▸ What needs to be done:
At the line containing "left eye: (407, 334)", begin setting down the entries exactly, and stop only after the last line.

▸ Material to process:
- - -

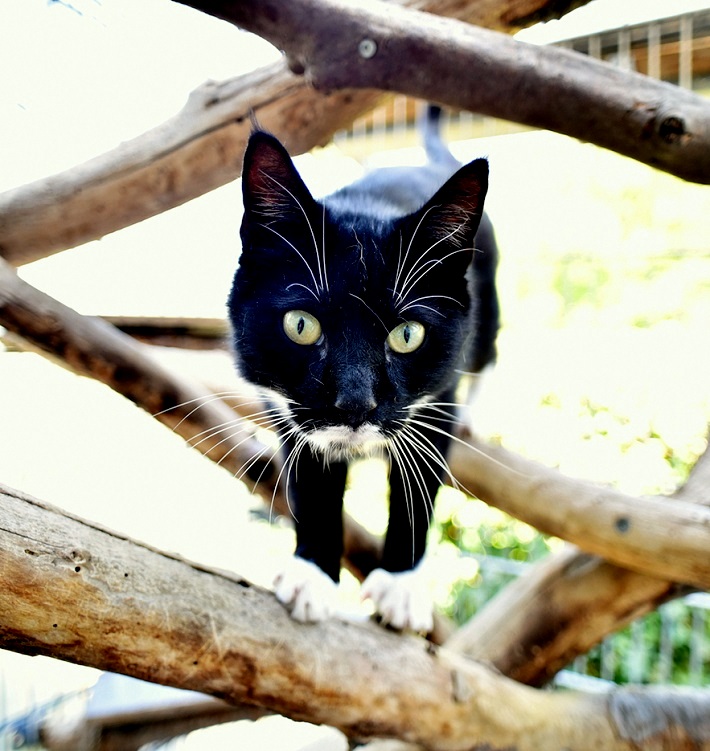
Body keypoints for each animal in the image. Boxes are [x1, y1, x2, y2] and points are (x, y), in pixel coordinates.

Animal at [229, 108, 500, 632]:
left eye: (407, 334)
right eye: (301, 325)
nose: (355, 404)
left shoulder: (436, 400)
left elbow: (418, 485)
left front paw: (401, 584)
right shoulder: (289, 406)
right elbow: (312, 478)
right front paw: (313, 574)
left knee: (488, 352)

- - -

▸ Worked solution:
left eye: (407, 334)
right eye: (301, 325)
nose: (355, 404)
left shoulder: (436, 400)
left elbow: (418, 485)
left front paw: (401, 584)
right shoulder: (289, 406)
right elbow: (312, 478)
right front paw: (313, 574)
left knee: (488, 352)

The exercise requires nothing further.